3D Systems announced the surprise acquisition of not one, but two companies this week. What’s going on?
Years ago the company went on a massive buying spree, gobbling up at least 54 different companies over the course of several years. Many of these acquisitions were questionable, and most of the products involved have now faded away. Similarly, the acquisition strategy disappeared from 3D Systems’ playbook until very recently.
The companies in question were Kumovis, a German startup that provides a system for 3D printing high temperature materials in a medically-certifiable manner, and Titan Robotics, a Colorado firm specializing in large-format 3D printing using thermoplastic extrusion technology.
Kumovis’ R1 system is unique in that exotic materials are typically used for medical equipment and implants, which must undergo sterilization in high temperature sterilizer units. Most of the commonly used thermoplastics in 3D printing would not survive those temperatures, but the R1’s ability to print high temperature materials such as PEEK, PEKK and PPSU easily overcomes that challenge.
The company has also developed a sophisticated workflow and ecosystem to support the “clean room” 3D printing process enabled by their technology. One of their goals is to decentralize the production of medical parts by enabling onsite production using their systems.
Given 3D Systems’ strong focus on the healthcare sector, it is not a surprise they have acquired Kumovis. This will immediately add a new product line to their growing healthcare business, but also allow for significant growth.
Kumovis, as a small startup, simply didn’t have the marketing and distribution power that 3D System operates. 3D Systems will be able to easily plug Kumovis product directly into their distribution network and immediately gain significant sales.
On the other side we have Titan Robotics. I’m reluctant to term them as a startup, as I first saw them way back in 2015 when they launched their at the time unprecedented large-format FFF 3D printer, the Atlas.
Since then the company has gradually improved the system, most importantly adding the ability to extrude using inexpensive thermoplastic pellets rather than expensive filament.
This was a very important move for the company, because when 3D printing larger objects the cost of filament can be extreme. The shift to pellets enabled operators to print large objects with material expense similar to conventional manufacturing processes.
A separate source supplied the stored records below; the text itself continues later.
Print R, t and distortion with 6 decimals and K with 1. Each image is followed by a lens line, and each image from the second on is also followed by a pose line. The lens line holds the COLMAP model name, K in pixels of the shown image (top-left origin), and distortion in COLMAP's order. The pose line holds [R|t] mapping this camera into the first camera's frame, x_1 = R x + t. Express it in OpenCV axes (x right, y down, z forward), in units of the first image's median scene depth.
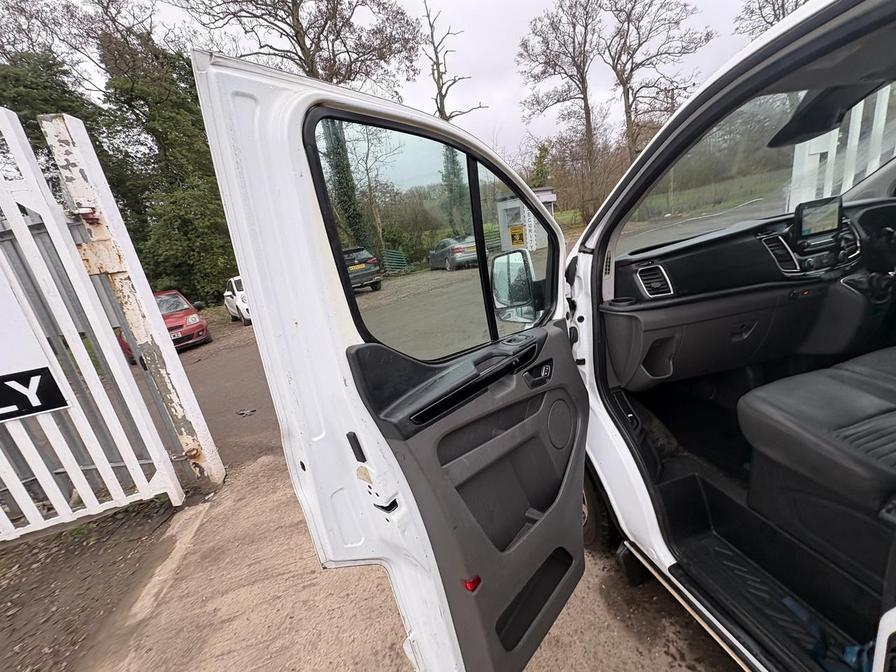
lens RADIAL K [[356.8, 0, 446.7], [0, 356.8, 335.0], [0, 0, 1]] dist [0.000300, 0.000029]
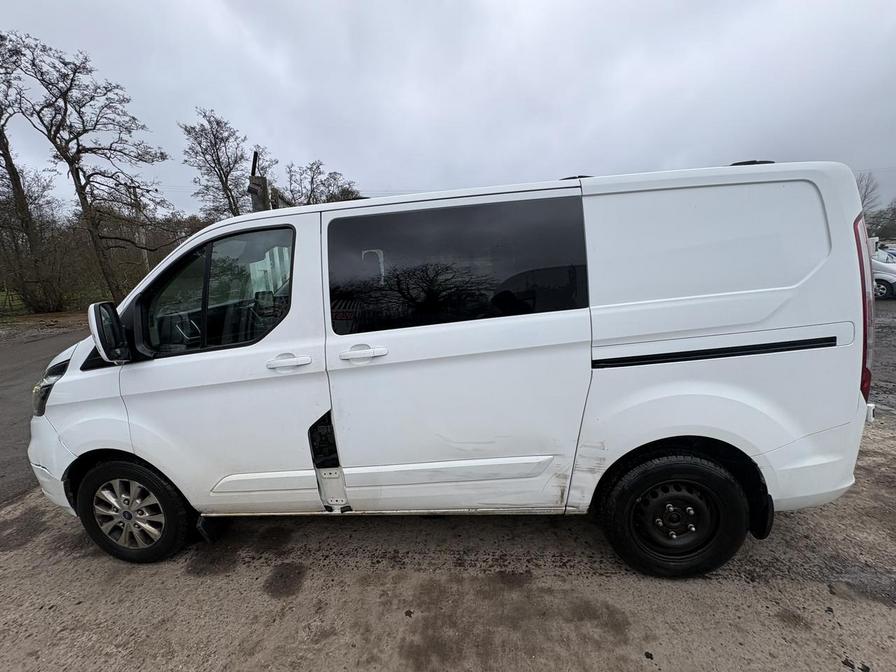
lens RADIAL K [[356.7, 0, 449.9], [0, 356.7, 336.6], [0, 0, 1]] dist [-0.000710, -0.000064]
pose [[0.331402, -0.016336, 0.943348, -0.058717], [0.250729, 0.965423, -0.071364, 0.031027], [-0.909565, 0.260175, 0.324039, -0.060774]]
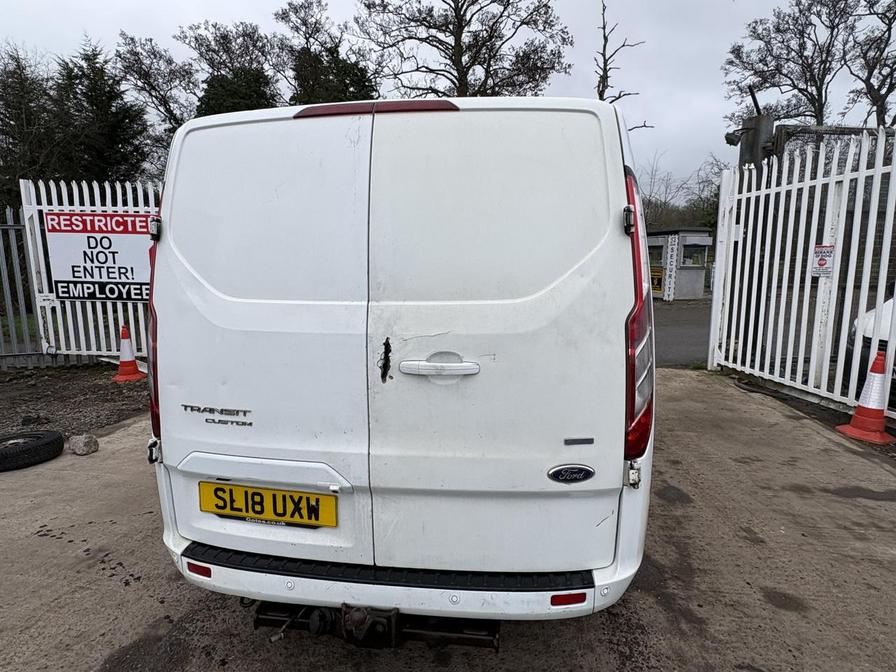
lens RADIAL K [[500.6, 0, 446.4], [0, 500.6, 334.0], [0, 0, 1]] dist [0.000378, 0.000053]
pose [[0.916449, 0.206459, -0.342776, 0.244274], [-0.243627, 0.967435, -0.068662, 0.048405], [0.317438, 0.146435, 0.936904, -0.271017]]
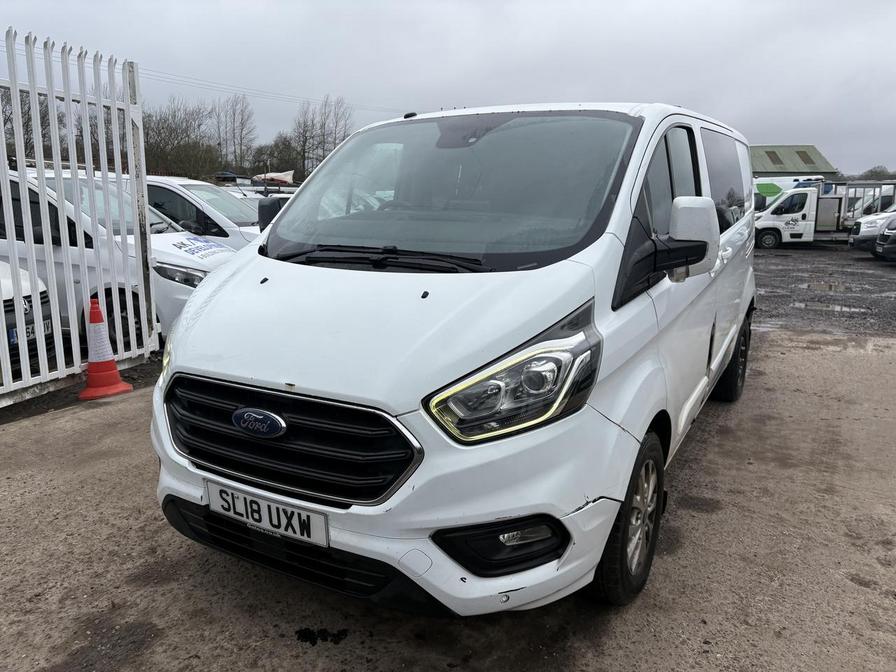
lens RADIAL K [[679.7, 0, 448.0], [0, 679.7, 336.0], [0, 0, 1]] dist [0.057799, -0.071706]
pose [[-0.714368, 0.032383, 0.699020, -0.061764], [0.308950, 0.910895, 0.273535, -0.067216], [-0.627876, 0.411367, -0.660719, 0.307561]]
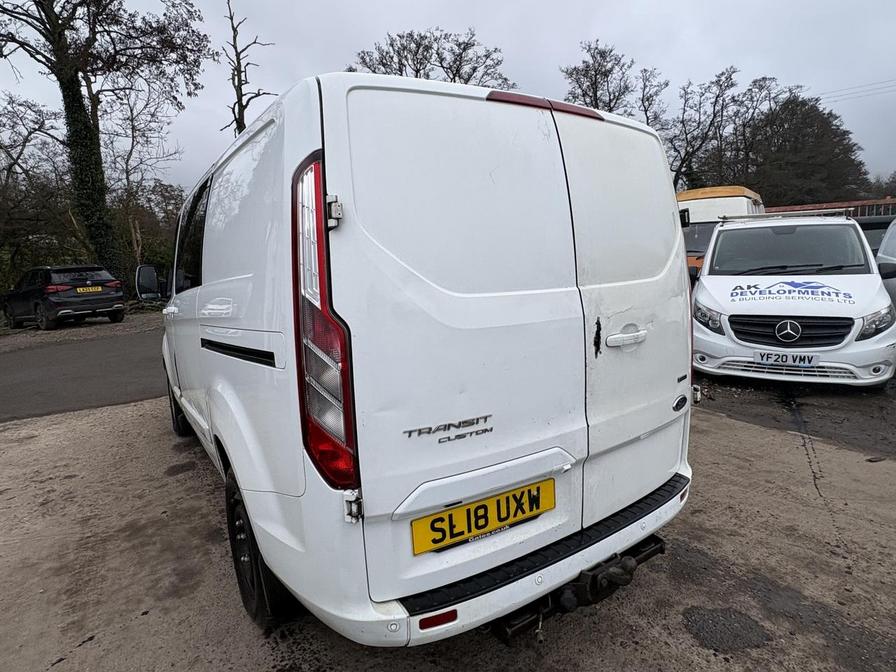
lens RADIAL K [[501.9, 0, 450.8], [0, 501.9, 335.8], [0, 0, 1]] dist [-0.001210, -0.000392]
pose [[0.933663, 0.074317, 0.350358, 0.105267], [-0.017200, 0.986410, -0.163399, 0.072243], [-0.357740, 0.146533, 0.922253, -0.271990]]
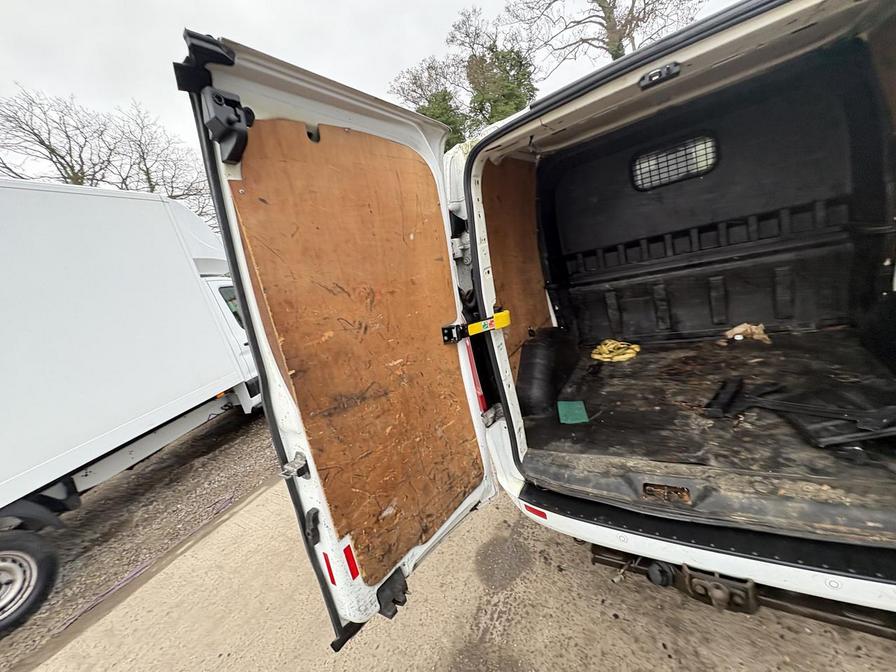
lens RADIAL K [[354.4, 0, 449.1], [0, 354.4, 335.4], [0, 0, 1]] dist [-0.001155, -0.000136]
pose [[0.708749, 0.153633, -0.688529, 0.202202], [-0.038321, 0.982942, 0.179880, 0.037058], [0.704419, -0.101104, 0.702546, -0.255407]]
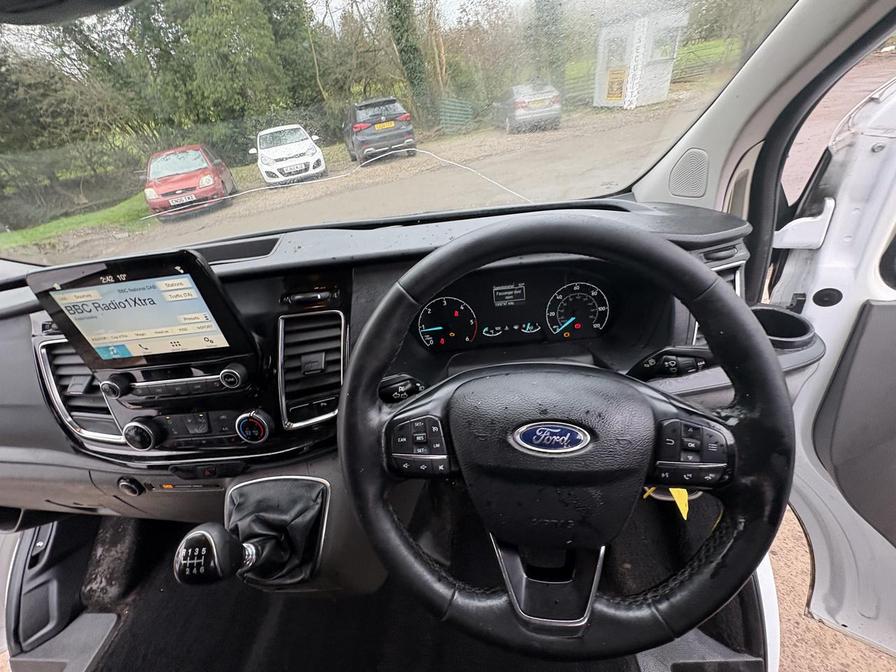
lens RADIAL K [[357.2, 0, 447.3], [0, 357.2, 334.9], [0, 0, 1]] dist [0.000406, 0.000384]
pose [[0.961792, 0.176392, -0.209383, 0.149416], [-0.089798, 0.925725, 0.367382, -0.049859], [0.258635, -0.334543, 0.906195, 0.086646]]
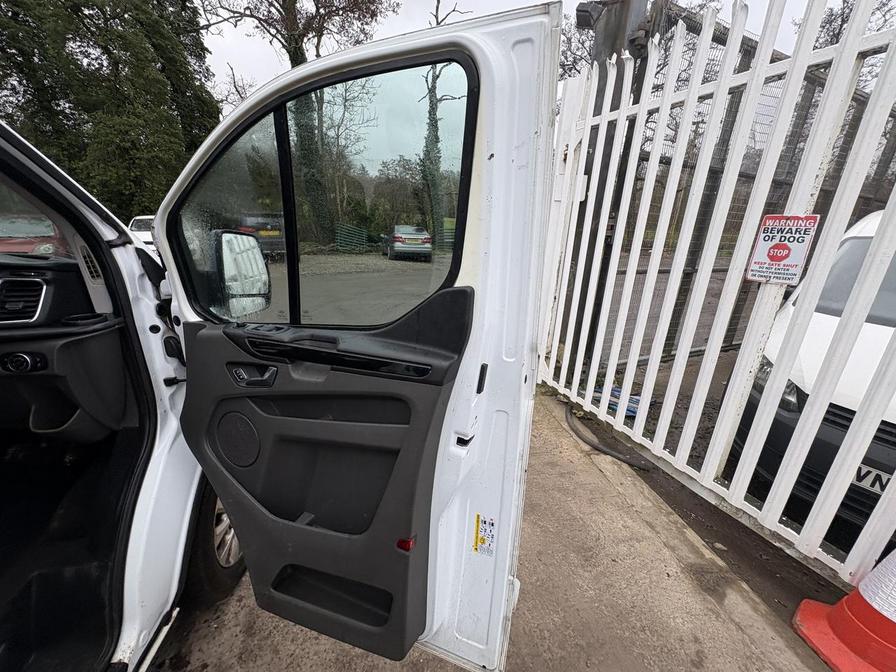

Titan Robotics was also among the first to use servo motors in their machine design, rather the the much more commonly found stepper motors. These servos enabled real time control to ensure the motion system was precisely positioned at all times. In other words, better quality prints.
While the Kumovis acquisition was a natural step for 3D Systems, the Titan Robotics move is a bit more subtle. 3D Systems already has large format 3D printers, but they are SLA systems, not thermoplastic. What are they doing with this move?
My suspicion is that they see the large format market as a potential growth area. This fact has already been discovered by a few others in that space, most notably with BigRep. The Berlin-based company has been making a lot of business with their powerful large format devices for several years, and seems to have found a market in industry. There is a need for producing large-scale prototypes in certain industries. BigRep has shown examples of bathtubs, marine propellors and similar large objects that require testing before committing to full scale production.
It is this market that I believe 3D Systems is working towards with the Titan Robotics acquisition. Like Kumovis, 3D Systems will be able to leverage their existing reseller network to push the large format technology far further than Titan Robotics would ever been able to on their own.
It’s also likely bad news for BigRep and similar large format 3D printer manufacturers, as they now have a powerful competitor with a lot of reach and plenty of cash.
It should be interesting to see the effect of these moves on 3D Systems’ valuation in our weekly leaderboard of the largest 3D print companies.
My thought is that 3D Systems now believes they have “cleaned up” their operations and now are once again looking outwards. Their current position as the highest valuation 3D print company provides them the platform on which they can easily make strategic acquisitions of this type.